A new report from Freedom House on political liberties around the world ranks the United States pretty high on the list, but if President Donald Trump continues on his present course, we are likely to see the country falling far behind the world’s freest countries next year.
According to the just-released “Freedom in the World 2017” report, which scores countries’ freedoms on a scale from 1 to 100 and ranks them as “free,” “partly free” or “not free,” the United States was a “free” nation in 2016, with an overall score of 89. It shared that category with Finland (100), Sweden (100), the United Kingdom (94) and about 80 other countries.
But the United States dropped from 37th place in the ranking last year to 48th this year.
“In 2016, populist and nationalist political forces made astonishing gains in democratic states,” the report said. It added that “Trump’s positions during 2016 raised fears of a foreign policy divorced from America’s traditional strategic commitments to democracy, human rights and the rules-based international order.”
When I asked the Freedom House report’s lead author, Arch Puddington, whether press freedoms were a major focus of the study, he said a separate Freedom House report focusing on press freedoms is due in May.
“I would suspect that the American press freedom score will decline for the year 2017,” he told me.
He added that “there have been no institutional threats on the media, such as making it easier to file libel suits, or setting up media censorship committees, like has been done in Russia. But Trump and his press secretary have denounced the media in ways that no president in my lifetime has done.”
Indeed, since his Jan 20 inauguration, Trump has accused the New York Times, the Washington Post and CNN, among others, of “fake news.” Trump’s top strategist Stephen K Bannon said on Jan 25, “The media should be embarrassed and humiliated and keep its mouth shut. … The media here is the opposition party.”
Some may find this to be a trivial side effect of Trump’s impulsive personality, or a legitimate exercise of a president’s right to fight back against press reports he considers unfair. But those of us who have followed Latin American affairs for decades know very well that government attacks on the media sooner or later curtail independent thinking.

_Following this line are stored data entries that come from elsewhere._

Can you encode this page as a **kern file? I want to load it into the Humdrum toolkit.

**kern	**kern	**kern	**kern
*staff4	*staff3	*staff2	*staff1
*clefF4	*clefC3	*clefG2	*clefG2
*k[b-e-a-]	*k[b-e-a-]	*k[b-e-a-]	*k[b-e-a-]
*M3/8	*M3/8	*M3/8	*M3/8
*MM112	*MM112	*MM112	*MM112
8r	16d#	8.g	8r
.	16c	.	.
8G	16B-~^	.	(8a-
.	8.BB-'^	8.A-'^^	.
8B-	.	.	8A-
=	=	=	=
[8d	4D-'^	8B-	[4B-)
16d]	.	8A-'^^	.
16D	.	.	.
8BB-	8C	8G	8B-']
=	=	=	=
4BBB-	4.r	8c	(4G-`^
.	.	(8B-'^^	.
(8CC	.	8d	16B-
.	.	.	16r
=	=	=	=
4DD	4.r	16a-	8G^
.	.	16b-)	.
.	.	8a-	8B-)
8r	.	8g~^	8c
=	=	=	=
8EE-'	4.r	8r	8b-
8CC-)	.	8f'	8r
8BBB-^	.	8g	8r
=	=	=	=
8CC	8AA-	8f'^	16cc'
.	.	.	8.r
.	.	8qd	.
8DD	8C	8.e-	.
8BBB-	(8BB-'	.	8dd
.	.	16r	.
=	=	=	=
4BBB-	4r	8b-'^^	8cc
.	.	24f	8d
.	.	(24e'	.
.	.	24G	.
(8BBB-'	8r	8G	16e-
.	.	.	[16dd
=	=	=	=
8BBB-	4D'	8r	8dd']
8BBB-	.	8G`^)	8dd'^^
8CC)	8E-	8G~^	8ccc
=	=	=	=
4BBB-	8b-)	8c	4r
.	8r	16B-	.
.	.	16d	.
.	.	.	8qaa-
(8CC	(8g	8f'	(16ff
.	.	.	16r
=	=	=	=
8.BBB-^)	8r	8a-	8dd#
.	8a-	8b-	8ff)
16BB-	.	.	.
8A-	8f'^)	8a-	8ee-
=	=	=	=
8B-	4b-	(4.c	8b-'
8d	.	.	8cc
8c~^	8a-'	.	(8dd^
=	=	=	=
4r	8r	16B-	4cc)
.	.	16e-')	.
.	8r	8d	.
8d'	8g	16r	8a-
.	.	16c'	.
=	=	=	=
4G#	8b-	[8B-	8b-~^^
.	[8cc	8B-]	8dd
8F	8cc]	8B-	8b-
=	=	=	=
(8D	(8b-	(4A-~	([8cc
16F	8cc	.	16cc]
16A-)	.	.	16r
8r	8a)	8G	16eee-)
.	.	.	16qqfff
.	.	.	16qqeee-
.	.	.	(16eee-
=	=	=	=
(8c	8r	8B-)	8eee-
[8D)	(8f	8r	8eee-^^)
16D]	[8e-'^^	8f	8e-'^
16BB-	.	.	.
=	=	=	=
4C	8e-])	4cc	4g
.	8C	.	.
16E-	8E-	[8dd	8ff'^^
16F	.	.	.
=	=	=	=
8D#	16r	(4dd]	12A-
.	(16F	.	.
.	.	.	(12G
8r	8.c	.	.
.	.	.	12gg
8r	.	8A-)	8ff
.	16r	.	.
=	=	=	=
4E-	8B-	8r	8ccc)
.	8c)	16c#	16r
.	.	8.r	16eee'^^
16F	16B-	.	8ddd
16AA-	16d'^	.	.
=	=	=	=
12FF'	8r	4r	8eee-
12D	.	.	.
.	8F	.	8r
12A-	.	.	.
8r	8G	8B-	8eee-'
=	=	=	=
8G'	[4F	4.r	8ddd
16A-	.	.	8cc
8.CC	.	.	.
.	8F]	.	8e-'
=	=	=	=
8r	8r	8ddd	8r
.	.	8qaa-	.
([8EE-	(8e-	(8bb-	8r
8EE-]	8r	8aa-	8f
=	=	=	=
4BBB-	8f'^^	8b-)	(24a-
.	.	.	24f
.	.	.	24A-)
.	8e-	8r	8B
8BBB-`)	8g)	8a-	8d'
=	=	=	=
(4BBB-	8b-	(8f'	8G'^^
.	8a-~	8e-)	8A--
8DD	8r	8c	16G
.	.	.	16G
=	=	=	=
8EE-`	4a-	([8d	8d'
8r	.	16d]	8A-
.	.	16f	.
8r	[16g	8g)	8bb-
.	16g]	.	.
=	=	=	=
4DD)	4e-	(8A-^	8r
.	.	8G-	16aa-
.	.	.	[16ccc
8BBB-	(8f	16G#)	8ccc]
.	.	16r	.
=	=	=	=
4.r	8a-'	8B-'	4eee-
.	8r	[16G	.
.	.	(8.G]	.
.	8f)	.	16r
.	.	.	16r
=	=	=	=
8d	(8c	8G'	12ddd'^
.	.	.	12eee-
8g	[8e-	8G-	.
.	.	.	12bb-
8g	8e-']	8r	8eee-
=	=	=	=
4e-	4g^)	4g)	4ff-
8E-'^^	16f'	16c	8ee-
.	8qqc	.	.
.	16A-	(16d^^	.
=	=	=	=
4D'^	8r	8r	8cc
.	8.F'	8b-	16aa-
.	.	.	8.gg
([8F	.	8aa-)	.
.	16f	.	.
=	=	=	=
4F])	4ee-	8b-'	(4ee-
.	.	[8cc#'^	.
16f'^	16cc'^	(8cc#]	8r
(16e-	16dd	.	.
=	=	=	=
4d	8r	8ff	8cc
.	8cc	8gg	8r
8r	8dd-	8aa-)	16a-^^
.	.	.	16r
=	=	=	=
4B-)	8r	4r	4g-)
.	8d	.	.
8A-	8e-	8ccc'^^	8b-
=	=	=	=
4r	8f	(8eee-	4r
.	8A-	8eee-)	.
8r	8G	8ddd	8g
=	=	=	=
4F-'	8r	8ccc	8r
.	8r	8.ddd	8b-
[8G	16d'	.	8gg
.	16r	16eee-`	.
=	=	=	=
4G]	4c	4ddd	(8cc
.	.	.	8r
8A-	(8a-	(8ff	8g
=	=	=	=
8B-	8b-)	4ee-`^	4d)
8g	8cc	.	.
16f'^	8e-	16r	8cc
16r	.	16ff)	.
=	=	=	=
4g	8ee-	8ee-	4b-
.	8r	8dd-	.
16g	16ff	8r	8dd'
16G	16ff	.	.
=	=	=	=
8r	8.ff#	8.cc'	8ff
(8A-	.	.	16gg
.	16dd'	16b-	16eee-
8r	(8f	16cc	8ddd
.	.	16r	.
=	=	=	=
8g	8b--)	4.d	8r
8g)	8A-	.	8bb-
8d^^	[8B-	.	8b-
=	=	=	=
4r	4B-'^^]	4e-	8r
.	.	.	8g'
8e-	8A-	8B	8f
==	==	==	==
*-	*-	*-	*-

Much like Trump rails against whichever news organization dares to call into question his near-daily blatant lies — whether it’s about the size of the crowd that attended his inauguration or his false claim that “millions” of undocumented immigrants voted against him — demagogues in Venezuela, Argentina and Ecuador have used exactly the same language against the media in recent years.
They have all called leading opposition newspapers “liars,” and branded the media as the “opposition” party. Former Argentine President Cristina Fernandez de Kirchner’s leading slogan, referring to her country’s largest circulation newspaper, was “Clarin miente” (Clarin lies.)
Pablo J Boczkowski, a professor of communications at Northwestern University who authored a recent study on the impact of the Fernandez government’s attacks on Clarin, told me that such systematic attacks on news organizations in the long run erode those news outlets’ credibility with nonpartisan readers.
In Argentina, Fernandez’s daily verbal onslaughts against Clarin, which had a politically diverse following, drove down the newspaper’s audience from 380,000 in 2008 to 232,000 in 2014. By comparison, the readership of La Nacion, which had a more uniformly opposition audience, fell only marginally, from 158,000 to 155,000 copies during the same time period, according to his study.
“The Argentine experience shows that attacking a news organization is a politically effective tactic,” he told me. “It solidifies the president’s base, and erodes or puts in question the independent media’s credibility.”
My opinion: It’s true that Trump has not taken any steps to institutionally curtail press freedoms. But his daily verbal attacks on the media are aimed at sowing confusion, so that nobody knows anymore what’s true and what’s a lie. And when nobody believes anything any longer, demagogues can do as they please.
We have seen this movie before in many Latin American countries, and we may see it now the United States.